Interim recommendations for Janssen COVID-19 vaccine use updated: WHO

The Australia government said on Sunday that the nation would cross the 46 million vaccinations by midday.
Vaccine vial. Stock photo: By Ali Raza/Pixabay

Geneva, Dec 10 (MNN) The WHO said on Friday that countries can now consider use of either a one- or two-course of Janssen vaccine for the treatment of Covid-19.  The one-dose schedule is an under Emergency Use Authorisation (EUL) regimen.

The World Health Organisation said that this follows updation of the interim recommendations on the use of Janssen’s Ad26.COV2.S vaccine for the treatment of Covid-19.

“In some circumstances, using one dose may have advantages.  Many countries face severe vaccine supply constraints, combined with a high disease burden. A single dose of the vaccine is efficacious and makes it possible to increase vaccine coverage rapidly, which in turn will reduce the burden on health care systems by preventing severe disease outcomes. A single dose may also be a preferred option for vaccinating hard-to-reach populations or populations living in conflict or insecure settings,” the world body said.

The WHO said that a second dose may be appropriate as vaccine supplies and/or accessibility increases. Countries should consider offering a second dose, beginning with the highest priority populations (e.g. healthcare workers, older people, people with comorbidities) as indicated in the WHO Prioritisation Roadmap.

The administration of the second dose will result in increased protection against symptomatic infection, and against severe disease.

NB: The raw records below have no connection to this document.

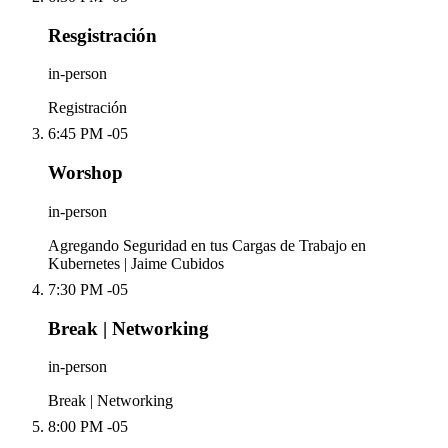
Resgistración
in-person
Registración
6:45 PM -05
Worshop
in-person
Agregando Seguridad en tus Cargas de Trabajo en
Kubernetes | Jaime Cubidos
7:30 PM -05
Break | Networking
in-person
Break | Networking
8:00 PM -05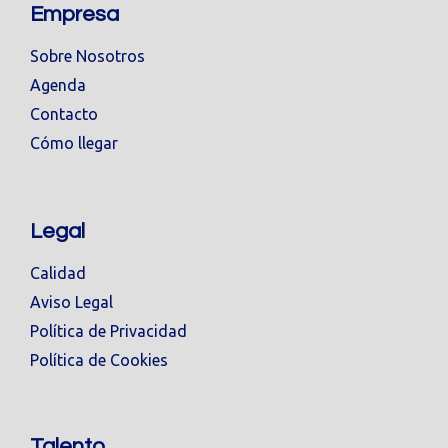
Empresa
Sobre Nosotros
Agenda
Contacto
Cómo llegar
Legal
Calidad
Aviso Legal
Política de Privacidad
Política de Cookies
Talento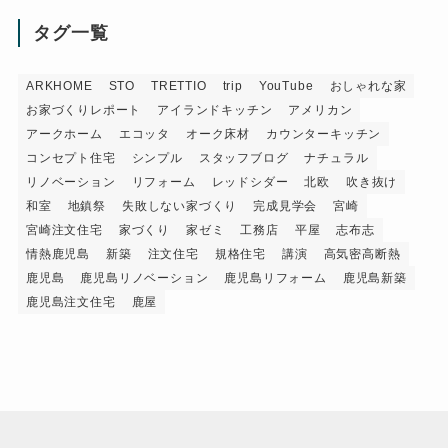
タグ一覧
ARKHOME
STO
TRETTIO
trip
YouTube
おしゃれな家
お家づくりレポート
アイランドキッチン
アメリカン
アークホーム
エコッタ
オーク床材
カウンターキッチン
コンセプト住宅
シンプル
スタッフブログ
ナチュラル
リノベーション
リフォーム
レッドシダー
北欧
吹き抜け
和室
地鎮祭
失敗しない家づくり
完成見学会
宮崎
宮崎注文住宅
家づくり
家ゼミ
工務店
平屋
志布志
情熱鹿児島
新築
注文住宅
規格住宅
講演
高気密高断熱
鹿児島
鹿児島リノベーション
鹿児島リフォーム
鹿児島新築
鹿児島注文住宅
鹿屋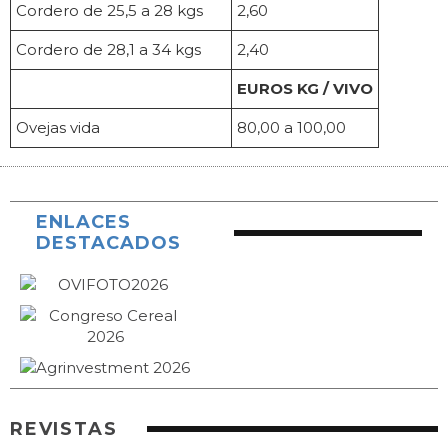
Cordero de 25,5 a 28 kgs
2,60
Cordero de 28,1 a 34 kgs
2,40
EUROS KG / VIVO
Ovejas vida
80,00 a 100,00
ENLACES
DESTACADOS
REVISTAS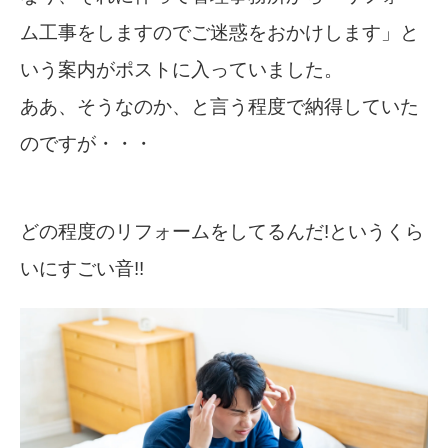
ム工事をしますのでご迷惑をおかけします」と
いう案内がポストに入っていました。
ああ、そうなのか、と言う程度で納得していた
のですが・・・
どの程度のリフォームをしてるんだ!というくら
いにすごい音!!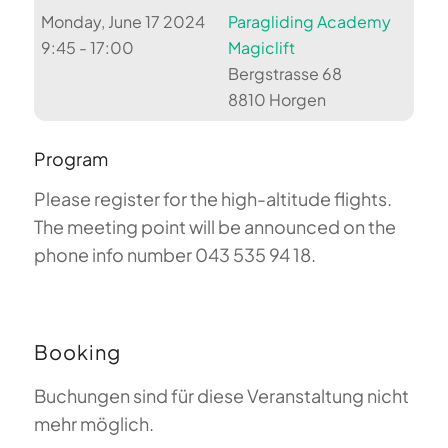
Monday, June 17 2024
Paragliding Academy
9:45 - 17:00
Magiclift
Bergstrasse 68
8810 Horgen
Program
Please register for the high-altitude flights.
The meeting point will be announced on the
phone info number 043 535 94 18.
Booking
Buchungen sind für diese Veranstaltung nicht
mehr möglich.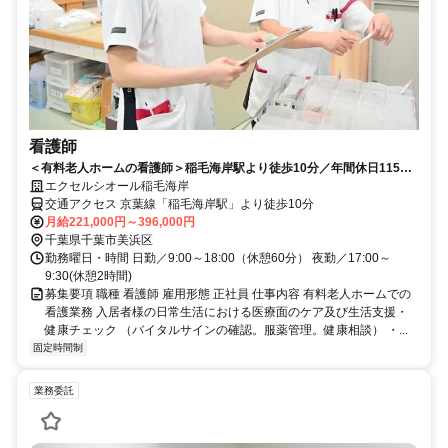
看護師
＜有料老人ホームの看護師＞稲毛海岸駅より徒歩10分／年間休日115日
／賞与年2回など待遇充実
エクセルシオール稲毛海岸
交通アクセス 京葉線「稲毛海岸駅」より徒歩10分
月給221,000円～396,000円
千葉県千葉市美浜区
勤務曜日・時間 日勤／9:00～18:00（休憩60分） 夜勤／17:00～
9:30(休憩2時間)
募集要項 職種 看護師 雇用形態 正社員 仕事内容 有料老人ホームでの
看護業務 入居者様の日常生活における医療面のケア及び生活支援・
健康チェック （バイタルサインの確認。服薬管理。健康相談） ・...
固定時間制
業務委託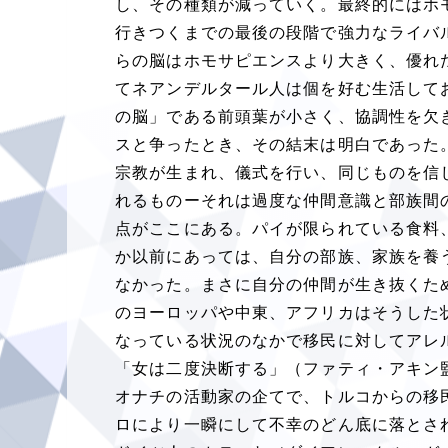
し、その種類が減っていく。最終的にはホ
行きつくまでの最後の段階で強力なライバ
らの脳はホモサピエンスより大きく、優れ
てネアンデルタール人は個を好む生活して
の脳」である前頭葉が小さく、協調性を欠
スと争ったとき、その結末は明白であった
宗教が生まれ、儀式を行い、同じものを信
れるものーそれは過度な仲間意識と部族間
点がここにある。パイが限られている食料
か以前にあっては、自分の部族、家族を養
なかった。まさに自分の仲間が生き抜くた
のヨーロッパや中東、アフリカはそうした
なっている状況のなかで移民に対してアレ
「女は二度決断する」（ファティ・アキン
オナチの活動家の企てで、トルコからの移
ロにより一瞬にして不幸のどん底に落とさ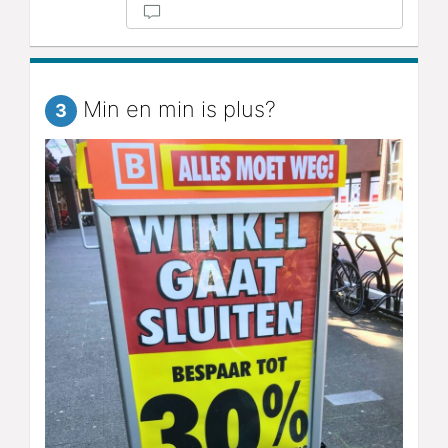
Min en min is plus?
3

A heterologous vaccine (COVID-19 vaccine from another vaccine platform that has received EUL) can also be considered for the second dose.

The WHO said that countries can also consider a longer interval between doses. A second dose two months after the initial dose substantially increases efficacy, especially against symptomatic infections, including when caused by SARS-CoV-2 variants of concern, it added.

“An even longer interval between the two doses with Ad26.COV2.S (6 months rather than 2 months) has been shown to result in a larger increase in immune responses in adults.  Countries can therefore consider an interval of up to 6 months based on their epidemiological situation, and needs of sub-populations.”

The recommendations were developed on the basis of advice by the Strategic Advisory Group of Experts (SAGE) on Immunisation and the evidence summary included in requisite document.